### [TÂCHE ÉCRITE A]
Reprenez le passage du texte fourni commençant par « Journée 1 : des » et se terminant par « dialogue entre générations. », en substituant « dîner » à « déjeuner ».
### [TÂCHE ÉCRITE B]
Selon le texte fourni, combien de lauréats du Prix européen Jeunes Reporters d’Espoirs ont été réunis à Paris ?
### [TÂCHE ÉCRITE C]
Traduisez en anglais la phrase suivante du texte fourni : « Tout commence autour d’un déjeuner avec Mémona Hintermann, grand reporter et ancienne membre du CSA. »

### [TEXTE FOURNI]

Par Théo Criscuolo/Reporters d’Espoirs
Lundi 15 et mardi 16 septembre 2025, Reporters d’Espoirs a réuni à Paris cinq des six lauréats du Prix européen Jeunes Reporters d’Espoirs pour deux journées d’échanges, de rencontres et d’inspiration. Ces jeunes reporters, âgés de moins de 30 ans, ont été récompensés pour leurs reportages sur les grands défis économiques, écologiques, sociaux et culturels qui traversent l’Europe.
Journée 1 : des rencontres sous le signe de la transmission

Tout commence autour d’un déjeuner avec Mémona Hintermann, grand reporter et ancienne membre du CSA. Témoin de conflits majeurs, de la chute du mur de Berlin aux guerres du Moyen-Orient, elle partage avec les lauréats son regard sur le journalisme, fait de rigueur, d’engagement et de résilience. Un moment privilégié qui prend des allures de dialogue entre générations.

### [DONNÉES ENREGISTRÉES]
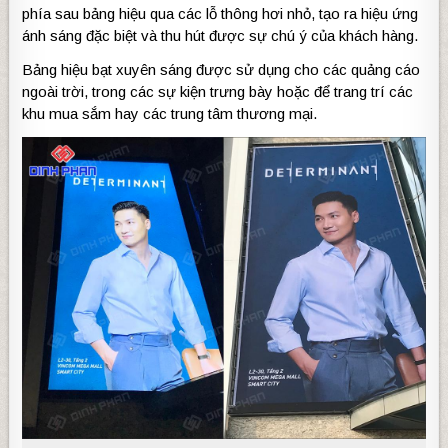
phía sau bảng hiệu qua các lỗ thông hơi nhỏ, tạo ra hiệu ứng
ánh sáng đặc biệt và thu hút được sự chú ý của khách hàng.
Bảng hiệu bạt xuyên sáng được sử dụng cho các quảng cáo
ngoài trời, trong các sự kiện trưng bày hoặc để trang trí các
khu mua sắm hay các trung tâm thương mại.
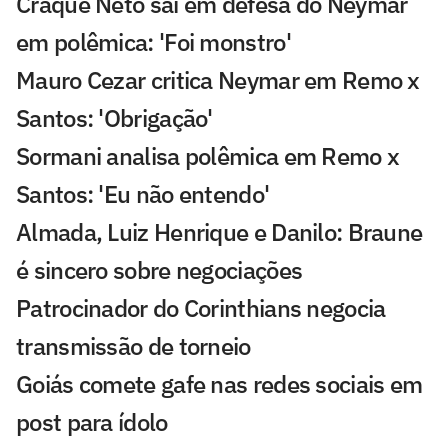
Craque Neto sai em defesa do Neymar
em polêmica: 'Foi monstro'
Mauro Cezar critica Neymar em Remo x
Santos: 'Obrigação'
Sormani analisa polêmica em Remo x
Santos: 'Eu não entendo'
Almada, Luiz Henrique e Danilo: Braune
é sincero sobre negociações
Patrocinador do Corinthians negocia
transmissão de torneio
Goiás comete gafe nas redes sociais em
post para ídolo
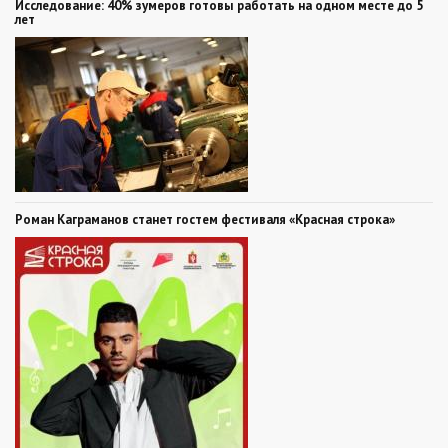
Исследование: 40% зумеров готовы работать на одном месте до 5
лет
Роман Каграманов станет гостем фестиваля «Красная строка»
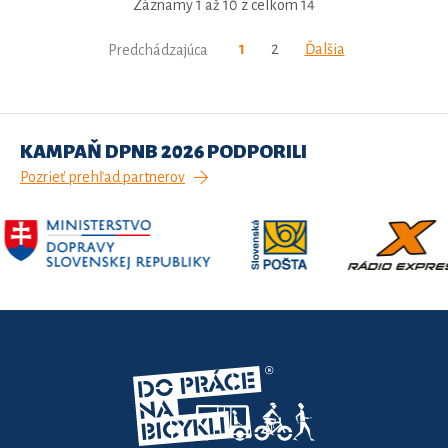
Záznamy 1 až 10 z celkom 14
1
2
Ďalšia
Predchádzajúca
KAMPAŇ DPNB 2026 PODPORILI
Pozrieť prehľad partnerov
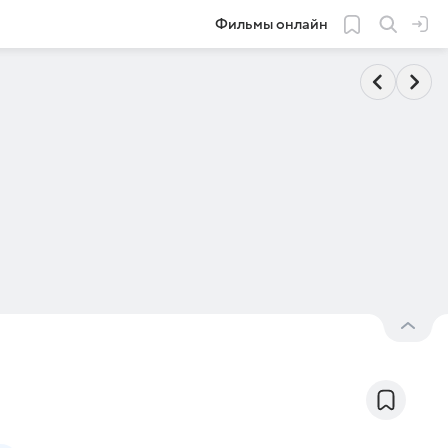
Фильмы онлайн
...
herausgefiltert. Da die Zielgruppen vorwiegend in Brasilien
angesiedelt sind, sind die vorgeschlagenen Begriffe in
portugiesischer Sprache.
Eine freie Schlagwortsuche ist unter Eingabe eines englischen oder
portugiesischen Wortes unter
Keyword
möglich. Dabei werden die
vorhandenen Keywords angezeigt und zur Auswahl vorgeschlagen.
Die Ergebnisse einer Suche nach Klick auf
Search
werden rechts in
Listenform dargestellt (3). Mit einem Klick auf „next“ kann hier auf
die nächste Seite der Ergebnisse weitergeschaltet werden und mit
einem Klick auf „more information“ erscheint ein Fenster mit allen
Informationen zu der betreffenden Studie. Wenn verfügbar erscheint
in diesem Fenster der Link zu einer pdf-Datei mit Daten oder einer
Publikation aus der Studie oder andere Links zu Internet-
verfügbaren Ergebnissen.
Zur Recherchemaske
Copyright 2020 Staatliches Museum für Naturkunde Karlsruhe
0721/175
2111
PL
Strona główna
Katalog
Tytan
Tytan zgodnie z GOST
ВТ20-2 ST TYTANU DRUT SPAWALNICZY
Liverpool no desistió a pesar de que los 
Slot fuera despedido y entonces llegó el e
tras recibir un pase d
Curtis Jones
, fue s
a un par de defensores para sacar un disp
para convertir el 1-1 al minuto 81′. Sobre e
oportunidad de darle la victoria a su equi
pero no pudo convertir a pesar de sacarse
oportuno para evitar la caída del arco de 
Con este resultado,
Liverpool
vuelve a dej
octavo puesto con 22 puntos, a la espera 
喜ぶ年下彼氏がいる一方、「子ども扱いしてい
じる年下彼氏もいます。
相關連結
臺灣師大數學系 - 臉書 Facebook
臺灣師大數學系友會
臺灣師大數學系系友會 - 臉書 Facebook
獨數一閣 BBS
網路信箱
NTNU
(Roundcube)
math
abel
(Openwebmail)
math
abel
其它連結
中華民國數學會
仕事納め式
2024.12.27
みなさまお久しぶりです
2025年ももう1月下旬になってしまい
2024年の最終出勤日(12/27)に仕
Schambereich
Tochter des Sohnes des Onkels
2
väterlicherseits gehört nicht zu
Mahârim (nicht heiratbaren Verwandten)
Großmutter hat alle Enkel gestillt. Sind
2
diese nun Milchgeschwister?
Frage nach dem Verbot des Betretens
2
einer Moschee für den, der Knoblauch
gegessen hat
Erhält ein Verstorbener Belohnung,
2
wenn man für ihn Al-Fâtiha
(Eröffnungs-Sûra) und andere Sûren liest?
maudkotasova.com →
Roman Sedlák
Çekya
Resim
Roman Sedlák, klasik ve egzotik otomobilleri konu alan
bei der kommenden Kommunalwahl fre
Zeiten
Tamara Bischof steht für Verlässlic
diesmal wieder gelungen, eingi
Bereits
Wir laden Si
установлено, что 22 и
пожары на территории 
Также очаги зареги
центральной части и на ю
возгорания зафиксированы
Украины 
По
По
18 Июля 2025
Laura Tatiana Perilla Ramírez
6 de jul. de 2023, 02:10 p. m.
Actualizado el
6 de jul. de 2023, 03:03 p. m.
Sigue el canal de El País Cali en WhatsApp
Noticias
* * *
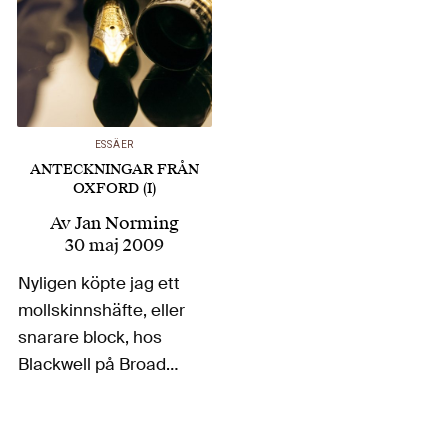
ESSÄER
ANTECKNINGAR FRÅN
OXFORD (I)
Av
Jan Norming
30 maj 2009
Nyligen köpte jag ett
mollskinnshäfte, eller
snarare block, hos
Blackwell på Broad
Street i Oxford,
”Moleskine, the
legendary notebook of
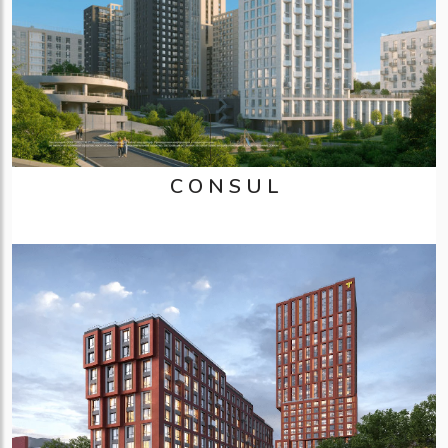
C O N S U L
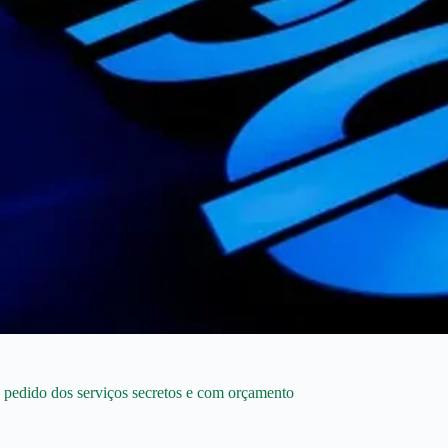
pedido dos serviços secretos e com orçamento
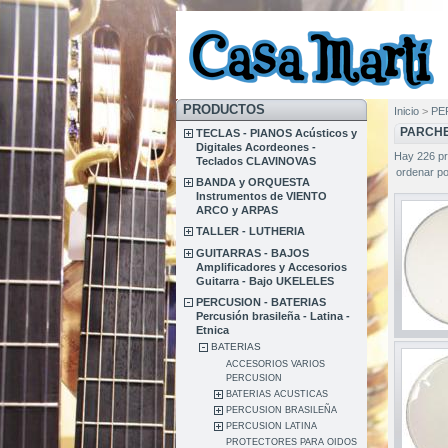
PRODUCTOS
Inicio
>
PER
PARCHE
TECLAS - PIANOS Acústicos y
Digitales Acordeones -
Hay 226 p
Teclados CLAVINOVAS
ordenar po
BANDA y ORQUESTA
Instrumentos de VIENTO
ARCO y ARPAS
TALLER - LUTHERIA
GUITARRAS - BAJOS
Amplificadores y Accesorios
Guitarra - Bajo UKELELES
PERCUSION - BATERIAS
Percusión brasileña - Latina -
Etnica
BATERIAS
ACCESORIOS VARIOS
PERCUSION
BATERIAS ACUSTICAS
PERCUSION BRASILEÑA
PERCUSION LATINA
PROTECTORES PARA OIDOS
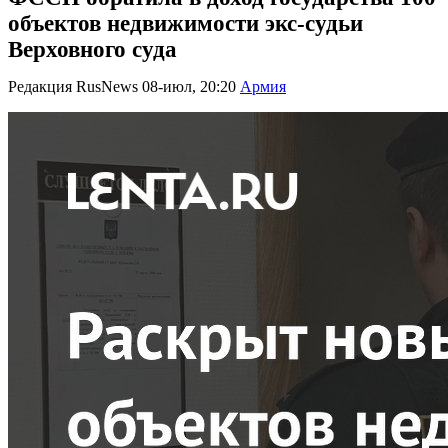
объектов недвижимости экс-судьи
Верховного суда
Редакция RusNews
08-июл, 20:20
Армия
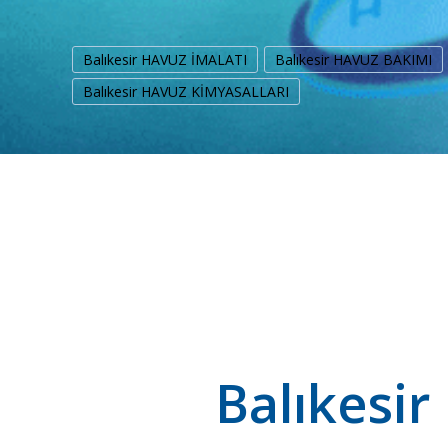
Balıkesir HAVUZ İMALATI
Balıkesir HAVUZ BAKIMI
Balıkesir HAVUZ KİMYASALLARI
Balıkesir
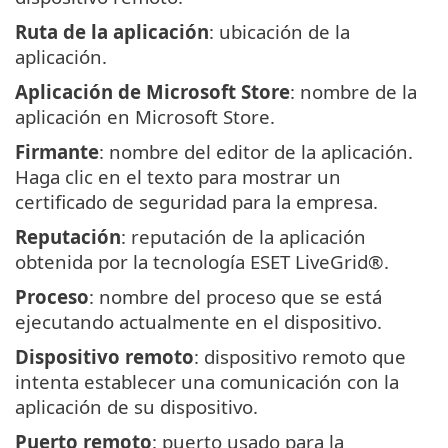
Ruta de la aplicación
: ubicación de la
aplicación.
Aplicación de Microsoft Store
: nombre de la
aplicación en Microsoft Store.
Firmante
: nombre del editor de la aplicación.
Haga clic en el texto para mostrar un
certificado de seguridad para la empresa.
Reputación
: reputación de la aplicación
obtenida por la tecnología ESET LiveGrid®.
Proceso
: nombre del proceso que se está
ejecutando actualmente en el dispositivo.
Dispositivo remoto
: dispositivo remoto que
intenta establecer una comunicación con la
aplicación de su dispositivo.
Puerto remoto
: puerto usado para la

### [ZONE DE RÉPONSE A]
Journée 1 : des rencontres sous le signe de la transmission

Tout commence autour d’un dîner avec Mémona Hintermann, grand reporter et ancienne membre du CSA. Témoin de conflits majeurs, de la chute du mur de Berlin aux guerres du Moyen-Orient, elle partage avec les lauréats son regard sur le journalisme, fait de rigueur, d’engagement et de résilience. Un moment privilégié qui prend des allures de dialogue entre générations.

### [ZONE DE RÉPONSE B]
Cinq des six lauréats.

### [ZONE DE RÉPONSE C]
It all begins over lunch with Mémona Hintermann, a senior reporter and former member of the CSA.